- Sunday, August 14, 2011

PAKISTAN

Police don’t know who kidnapped American

ISLAMABAD — Authorities were still searching Sunday for clues about who kidnapped an American in Pakistan but came up with no leads after questioning the guards at his house when he was abducted, police said Sunday.

Gunmen snatched development expert Warren Weinstein before dawn Saturday after tricking his guards and breaking into his house in the eastern city of Lahore. The brazen raid heightened fears among aid workers, diplomats and other foreigners already worried about Islamic militancy and anti-U.S. sentiment in Pakistan.

Mr. Weinstein is the Pakistan country director for J.E. Austin Associates, a development contractor that has received millions of dollars from the aid arm of the U.S. government, according to a profile on LinkedIn, a networking website. He had told his staff that would be wrapping up his latest project and moving out of Pakistan by Monday, just a couple days after he was kidnapped.
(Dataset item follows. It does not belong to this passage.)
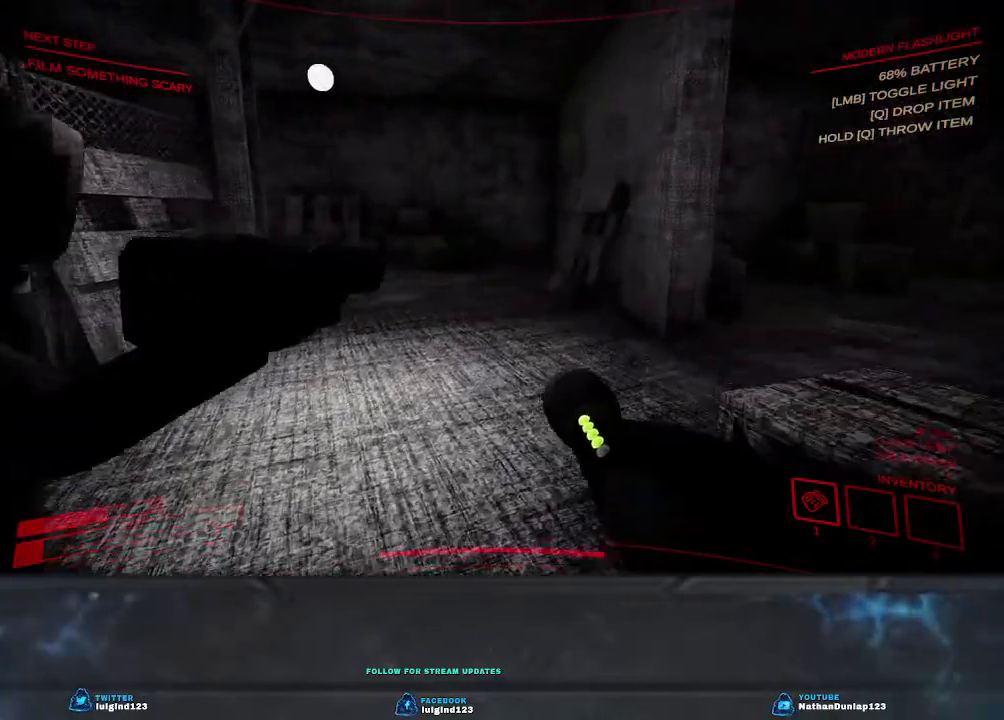
{"keys": ["w"], "events": []}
Police were hoping the guards could shed some light on who targeted Mr. Weinstein but came up empty-handed, said Shoaib Khurram, a senior police official in Lahore.

ALGERIA

Suicide bomber attacks police station

ALGIERS — A suicide bomber crashed a small truck apparently laden with explosives into a police station in the capital of the Kabylie region east of Algiers early Sunday, injuring at least 29 people.

The official APS news agency, citing security officials, said 15 officers and 14 civilians were injured when the vehicle crashed into the main entrance of the Tizi Ouzou police station at 4 a.m.
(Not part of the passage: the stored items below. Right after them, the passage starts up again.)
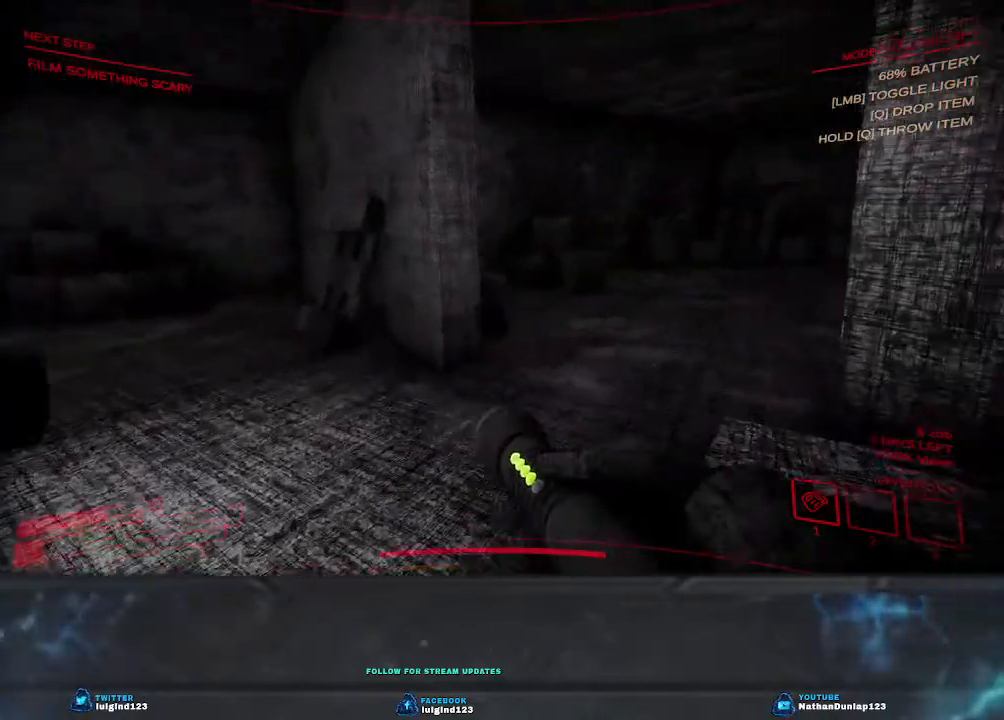
{"keys": ["w"], "events": []}
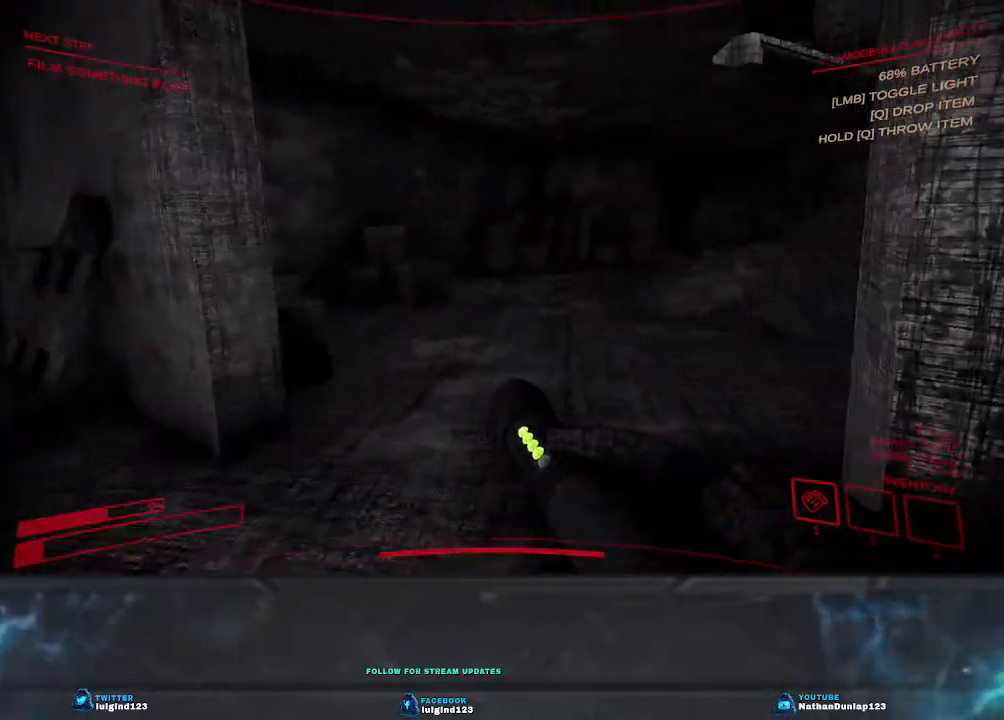
{"keys": ["w"], "events": []}
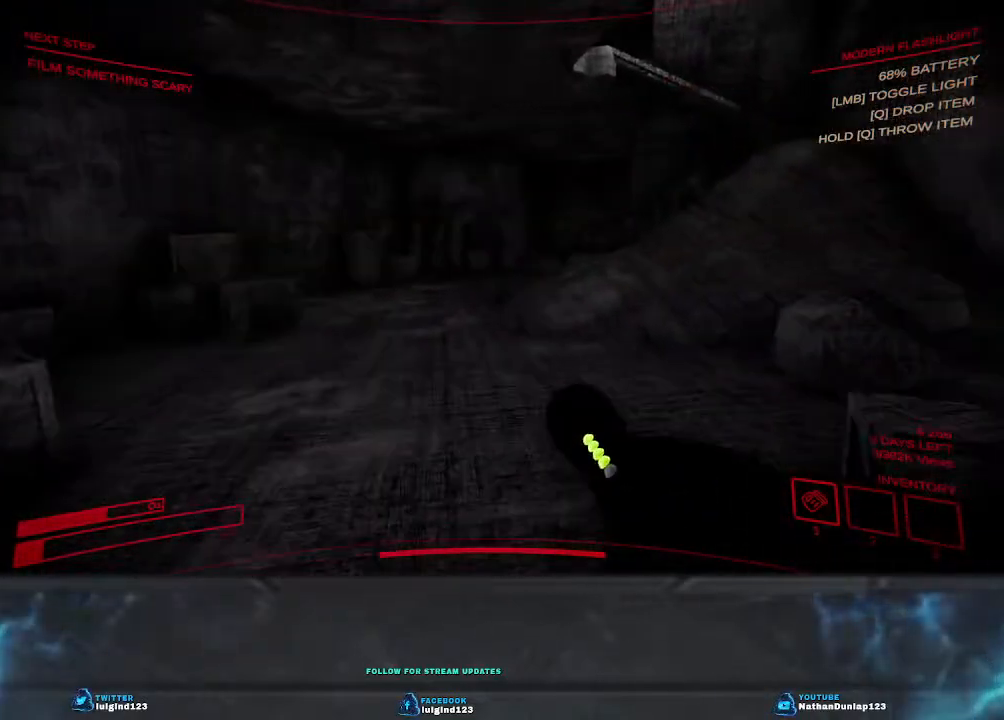
{"keys": ["d"], "events": [[167, "d", "down"], [500, "w", "up"]]}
No one immediately claimed responsibility for the attack. However, Kabylie, the Berber capital, is the stronghold of al Qaeda in the Islamic Maghreb.

A police station across town was attacked by a suicide bomber in August 2008, killing two officers.

The verdant region of mountains and valleys has become the base for the al Qaeda affiliate that sprang from an Algerian insurgency movement in late 2006.

VIETNAM

Vietnamese officials visit U.S. aircraft carrier

ABOARD THE USS GEORGE WASHINGTON — Less than a week after China launched its first aircraft carrier, the U.S. showed off its own big-boy supercarrier to former enemy Vietnam - one of several smaller Asian nations with jittery nerves amid Beijing’s burgeoning maritime ambitions.

A delegation of Vietnamese military and government officials was treated to a tour aboard the sprawling USS George Washington nuclear carrier this weekend off the country’s southern coast, once home to the U.S.-backed capital of South Vietnam during the brutal Vietnam War.

It’s the second such visit to the U.S. Navy’s hulking carrier in as many years and a symbol of the former foes’ warming military ties.

But Saturday’s visit also came amid heated tensions between China and its Asian neighbors. Hanoi’s relations with Beijing hit a low point this summer after weeks of squabbling over disputed territory in the South China Sea - where the U.S. carrier cruised under blue skies about 140 miles off the coast.

On Wednesday, China launched its first carrier on a test run. The refurbished former Soviet vessel, once named the Varyag, was rebuilt over about a decade from a stripped-down hull. Beijing has said it plans to use the carrier for research and training, which could lead to the buildup of more like it in its own shipyards.

CUBA

Transgender wedding shows shifting attitudes

HAVANA — A gay man and a woman whose sex-change operation was paid for by the state tied the knot Saturday in a first-of-its-kind wedding for Cuba, a sign of how much the country’s attitude toward sexuality has changed since gays and transsexuals suffered persecution in the early years after the revolution.

Bride Wendy Iriepa, 37, arrived at a Havana wedding hall in the afternoon in a vintage Ford convertible and a full white wedding gown, flowers in her hair and holding a rainbow flag. Neighborhood residents came out of their homes to gawk at the wedding party and the journalists mobbing the car.

“This is the first wedding between a transsexual woman and a gay man,” said the 31-year-old groom, Ignacio Estrada. “We celebrate it at the top of our voices and affirm that this is a step forward for the gay community in Cuba.”

Inside, a public notary joined them in a brief civil ceremony, and the newlyweds kissed to cheers from friends and family.

Gay marriage is not legal in Cuba, and Saturday’s wedding does nothing to change that since Mrs. Iriepa, born Alexis, is a woman in the eyes of the law.

Mrs. Iriepa had sex-change surgery in 2007 as part of a pilot program that began in earnest the following year and made gender-reassignment procedures part of the island’s universal health care system. One other transgender woman married many years ago, but Mrs. Iriepa is the first to do so under the new policy.